A Anvers, la Maison Guiette, la seule réalisation de Le Corbusier en Belgique, était une commande de René Guiette (1893-1976), un artiste et critique d’art de la mouvance d’avant-garde anversoise. Sa construction remonte à 1926-27. Ce fut sa première commande à l’étranger. Elle s’insère dans la série des demeures puristes où Le Corbusier applique dans les années 1920 les Cinq points pour une architecture nouvelle : les pilotis, le toit-jardin, le plan libre, la fenêtre en longueur, la façade libre. La maison entière se résume à une boîte simple et parfaite. Elle est une « solution » toute particulière imposée par les lotissements belges caractérisés par une dimension de 6 m de façade et une très grande profondeur. L’escalier desservant les divers étages est comme l’échelle de Jacob qu’escalade Charlie Chaplin dans le « Kid ».

Dans cet intérieur, c’est la palette abstraite de couleurs, liée à la perception de l’espace, de l’esprit des lieux et de la lumière, qui caractérise essentiellement l’ensemble.
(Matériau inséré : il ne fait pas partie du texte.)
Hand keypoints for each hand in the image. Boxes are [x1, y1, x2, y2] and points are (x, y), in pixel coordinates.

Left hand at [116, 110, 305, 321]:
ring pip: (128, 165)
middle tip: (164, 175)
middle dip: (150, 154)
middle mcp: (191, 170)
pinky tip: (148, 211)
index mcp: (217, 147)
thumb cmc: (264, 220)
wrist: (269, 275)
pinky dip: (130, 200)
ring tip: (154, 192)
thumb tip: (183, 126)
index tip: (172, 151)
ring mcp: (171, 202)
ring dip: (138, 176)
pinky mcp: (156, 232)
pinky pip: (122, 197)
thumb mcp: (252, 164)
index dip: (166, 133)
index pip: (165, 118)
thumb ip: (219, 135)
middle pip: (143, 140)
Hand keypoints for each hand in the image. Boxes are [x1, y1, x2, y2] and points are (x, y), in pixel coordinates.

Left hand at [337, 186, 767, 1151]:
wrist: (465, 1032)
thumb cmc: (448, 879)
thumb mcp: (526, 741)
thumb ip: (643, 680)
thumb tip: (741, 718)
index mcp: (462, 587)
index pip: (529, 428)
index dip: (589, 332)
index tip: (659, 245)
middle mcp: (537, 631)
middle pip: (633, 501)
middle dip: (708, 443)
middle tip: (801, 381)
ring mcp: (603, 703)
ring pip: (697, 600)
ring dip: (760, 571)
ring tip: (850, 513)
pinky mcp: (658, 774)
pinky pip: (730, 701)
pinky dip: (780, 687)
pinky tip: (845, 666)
Le Corbusier a lui-même conçu l’agencement des couleurs durant son unique visite à la demeure, et a suivi de près les travaux de peinture.
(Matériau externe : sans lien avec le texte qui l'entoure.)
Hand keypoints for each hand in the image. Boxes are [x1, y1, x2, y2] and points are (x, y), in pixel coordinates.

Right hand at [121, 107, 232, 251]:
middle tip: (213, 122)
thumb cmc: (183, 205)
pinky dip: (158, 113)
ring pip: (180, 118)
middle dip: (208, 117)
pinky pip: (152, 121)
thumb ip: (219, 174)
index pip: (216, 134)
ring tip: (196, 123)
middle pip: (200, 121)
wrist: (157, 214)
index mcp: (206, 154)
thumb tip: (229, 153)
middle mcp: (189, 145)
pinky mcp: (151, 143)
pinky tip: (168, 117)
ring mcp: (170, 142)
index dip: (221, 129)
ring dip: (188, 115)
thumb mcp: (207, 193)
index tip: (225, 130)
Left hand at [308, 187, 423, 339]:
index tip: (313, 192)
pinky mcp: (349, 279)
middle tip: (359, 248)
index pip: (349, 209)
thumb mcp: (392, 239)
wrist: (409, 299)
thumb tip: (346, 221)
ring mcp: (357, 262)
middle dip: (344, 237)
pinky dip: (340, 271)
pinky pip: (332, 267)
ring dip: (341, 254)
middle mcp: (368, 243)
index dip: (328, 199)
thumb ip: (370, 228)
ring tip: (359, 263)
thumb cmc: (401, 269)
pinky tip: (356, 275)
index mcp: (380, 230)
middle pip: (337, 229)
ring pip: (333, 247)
La belle maison appartient aujourd’hui à la grande styliste Ann Demeulemeester et à son fils. (G.Dt)

Les 17 œuvres dans le patrimoine mondial

Parmi les réalisations de Le Corbusier, la candidature reprend : En Allemagne, les Maisons de la Weissenhof-Siedlung, à Stuttgart ; en Argentine, la maison du docteur Curutchet à La Plata ;en Belgique, la maison Guiette à Anvers ; en France, le Cabanon de Roquebrune, l’immeuble locatif Molitor à Boulogne-Billancourt, la chapelle Notre-Dame du Haut à Ronchamp, la ciité Frugès à Pessac, le couvent Sainte-Marie de la Tourette à Eveux, la maison de la culture de Firminy, les maisons La Roche et Jeanneret à Paris, la villa Savoye et loge du jardinier à Poissy, la Cité radieuse à Marseille, la manufacture à Saint-Dié à Saint-Dié-des-Vosges ; en Inde :le Palais de l’assemblée à Chandigargh ; au Japon, le musée National des Beaux-Arts de l’Occident à Taito-Ku et en Suisse, l’immeuble Clarté à Genève et une petite villa au bord du lac Léman à Corseaux.